A major new tax incentive announced in Budget 2025 should spur business investment in productive assets by offering tax relief on new purchases. That includes a vehicle for a small business or a fleet of vehicles for a larger firm.

The so-called Investment Boost allows businesses to deduct 20 per cent of the cost of new assets from their taxable income in the year of purchase. That’s atop standard depreciation deductions.
The scheme applies to vehicles, machinery, tools, equipment, technology, and commercial buildings. Land, residential property, and second-hand assets already in use are excluded.
There is no upper cap on investment, so small firms buying one vehicle or those buying a fleet are equally eligible.

As any example, a company purchasing a new BYD Shark 6 plug-in hybrid ute for $69,990 (including GST) would be able to claim a deduction of $12,173 in the year of purchase. That’s a tax saving of approximately $3408 at the standard corporate tax rate of 28 per cent.
Warren Willmot, Country Manager of BYD New Zealand, says the move makes smart business sense for fleet operators looking to modernise.

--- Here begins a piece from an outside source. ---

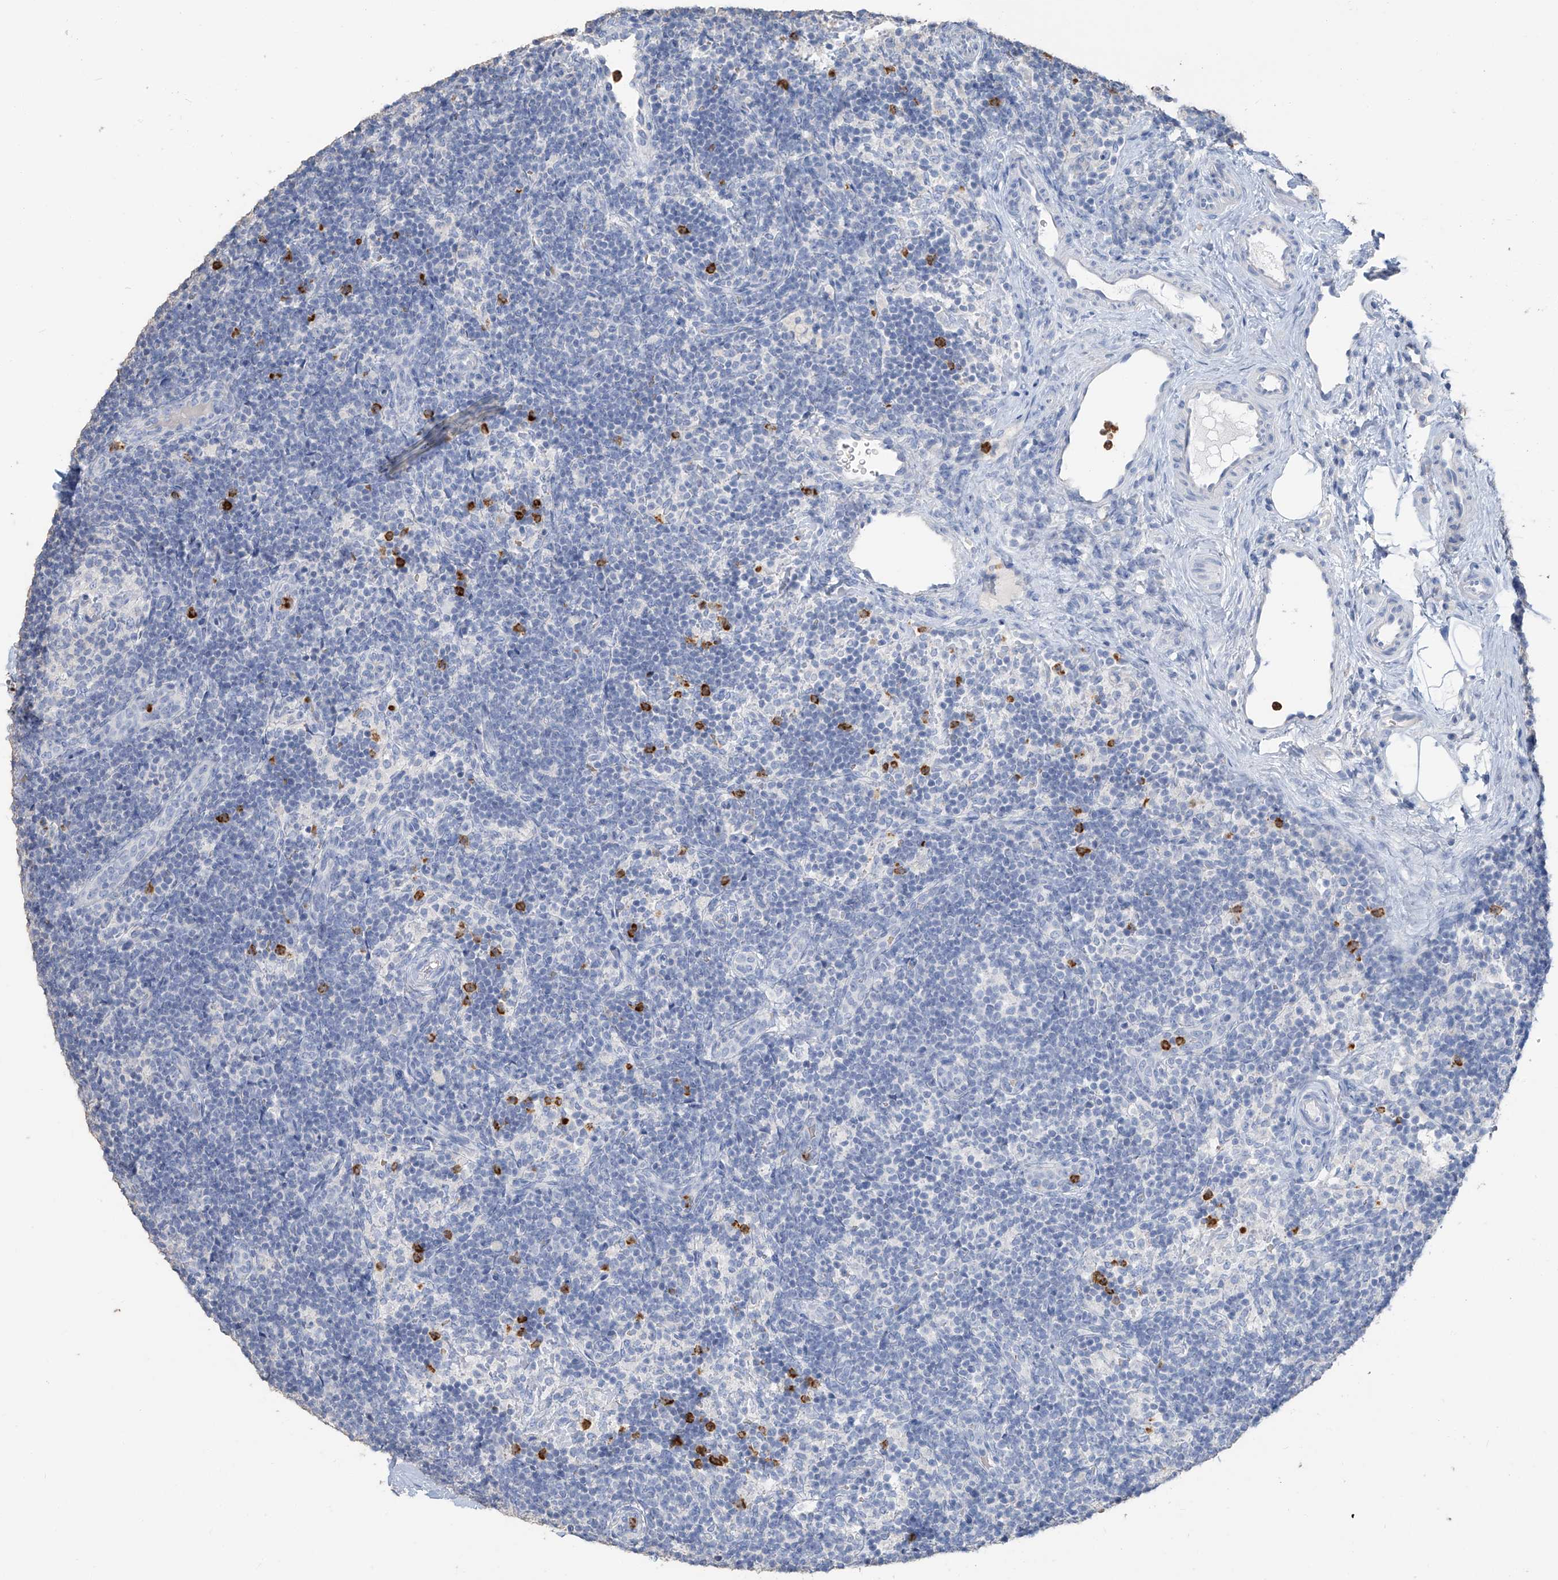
{"staining": {"intensity": "strong", "quantity": "<25%", "location": "cytoplasmic/membranous"}, "tissue": "lymph node", "cell_type": "Non-germinal center cells", "image_type": "normal", "snomed": [{"axis": "morphology", "description": "Normal tissue, NOS"}, {"axis": "topography", "description": "Lymph node"}], "caption": "Lymph node stained with DAB immunohistochemistry displays medium levels of strong cytoplasmic/membranous staining in approximately <25% of non-germinal center cells.", "gene": "PAFAH1B3", "patient": {"sex": "female", "age": 22}}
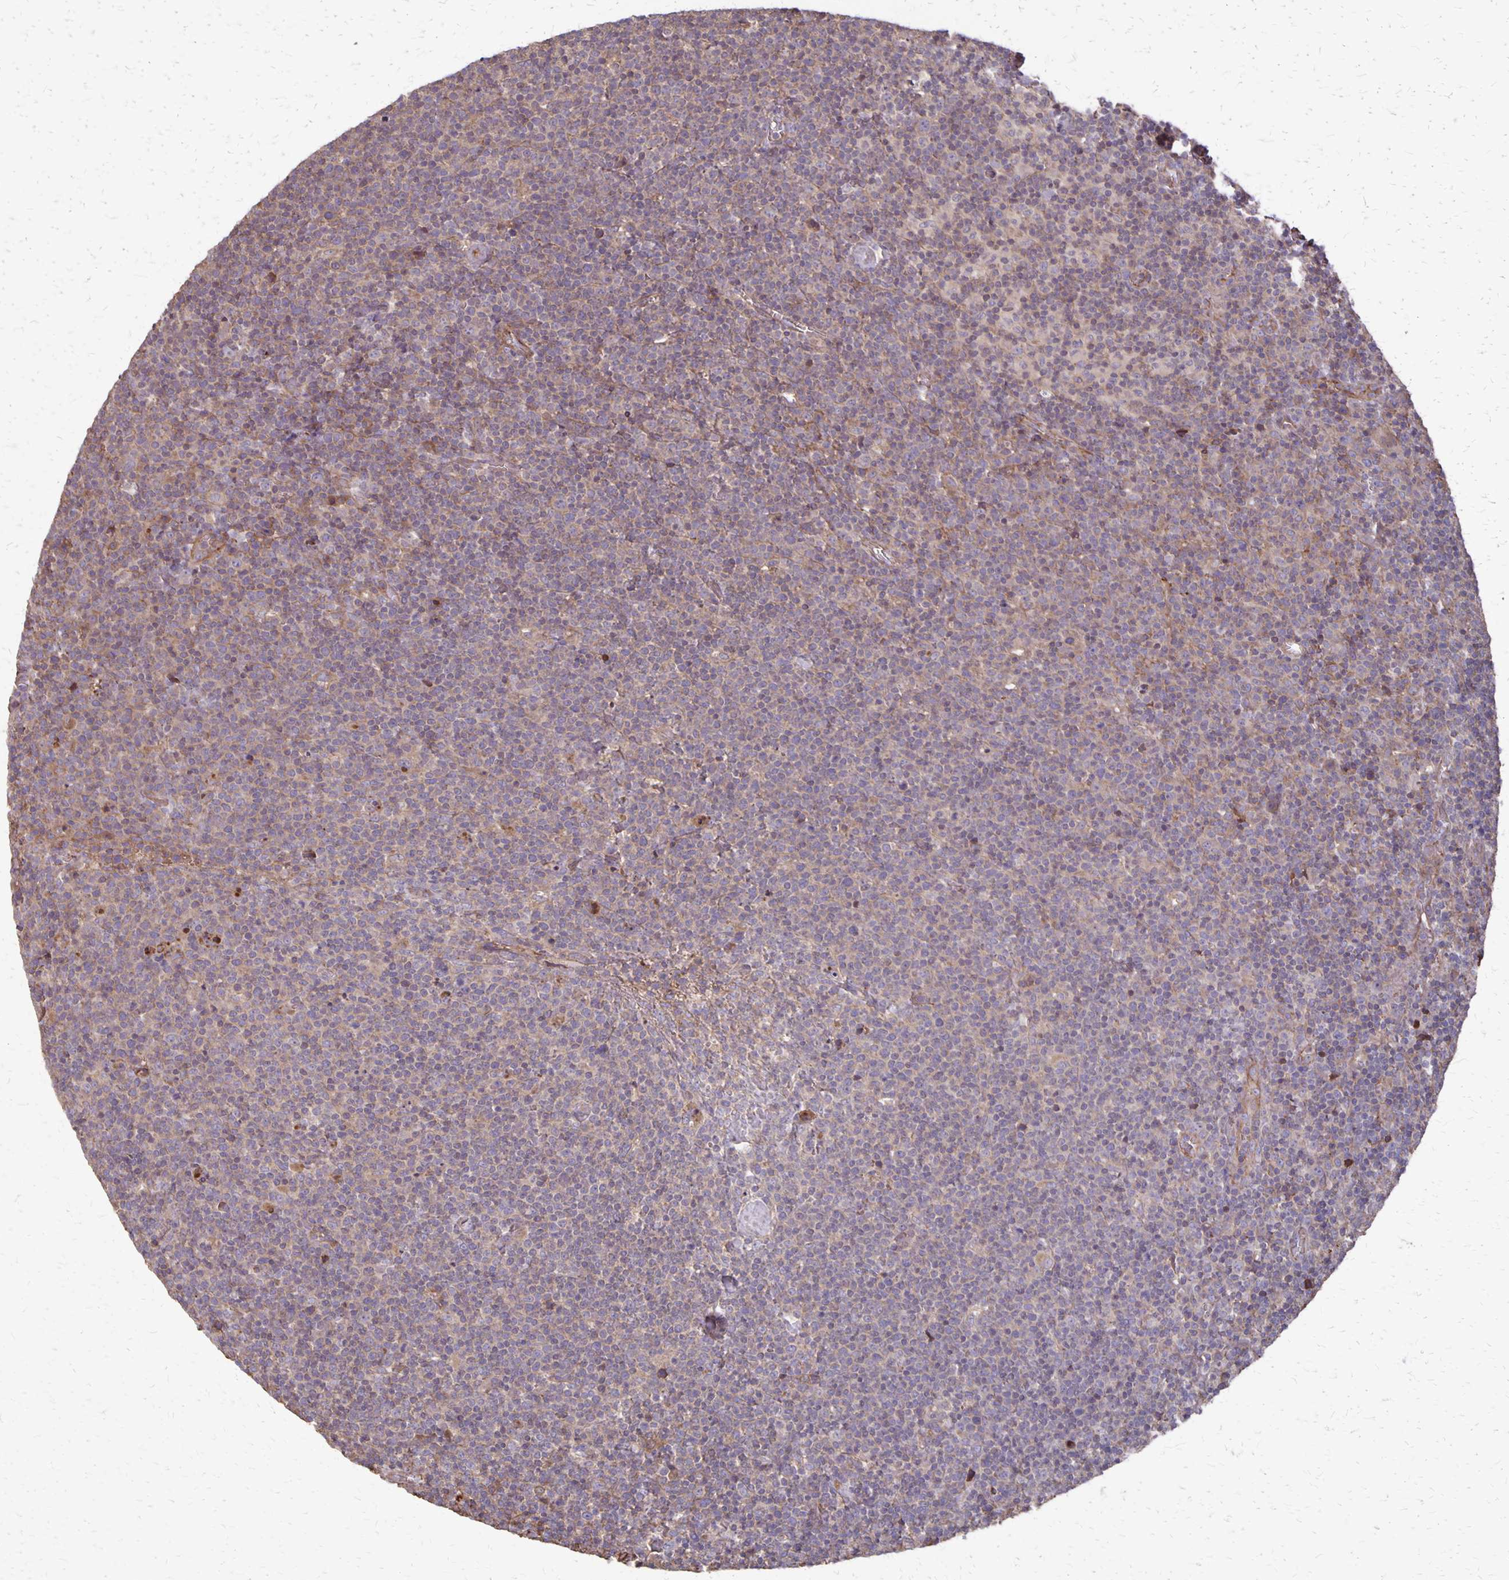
{"staining": {"intensity": "weak", "quantity": "<25%", "location": "cytoplasmic/membranous"}, "tissue": "lymphoma", "cell_type": "Tumor cells", "image_type": "cancer", "snomed": [{"axis": "morphology", "description": "Malignant lymphoma, non-Hodgkin's type, High grade"}, {"axis": "topography", "description": "Lymph node"}], "caption": "Tumor cells are negative for protein expression in human high-grade malignant lymphoma, non-Hodgkin's type.", "gene": "PROM2", "patient": {"sex": "male", "age": 61}}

“Today’s announcement by the New Zealand government of a 20 per cent tax write-off for business vehicles is a fantastic initiative. It will accelerate the adoption of cleaner, safer, and more efficient transport across the country.”
“For businesses, this policy makes the shift to cutting-edge electric vehicles even more compelling. It delivers immediate financial benefits while supporting long-term sustainability goals.
“Beyond the corporate sector, this is a win for all New Zealanders. Fleet vehicles typically enter the used market within three to four years. That means more Kiwi drivers will soon have greater access to affordable, low-emission, and advanced-technology pre-owned EVs.”

The policy comes as the government seeks to reignite investment and productivity in the private sector. Unlike the Clean Car Discount Scheme which targeted low-emission vehicles, the Investment Boost offers support based on the asset’s contribution to productivity, regardless of its emissions profile.
Finance Minister Nicola Willis said the move was designed to drive future-focused investment and deliver stronger returns than a blanket tax cut.

“Investment Boost delivers more bang for buck than a company tax cut because it only applies to new investments, not those made in the past.”
Treasury and Inland Revenue estimate the policy will lift GDP by 1 per cent, and increase wages by 1.5 per cent. They calculate it will grow the country’s capital stock by 1.6 per cent over the next 20 years. About one-half of that impact is expected in the first five years.
The policy is will be welcome news for businesses considering vehicle upgrades. For many operators, the immediate deduction could help improve cash flow and support investment in newer, more efficient models.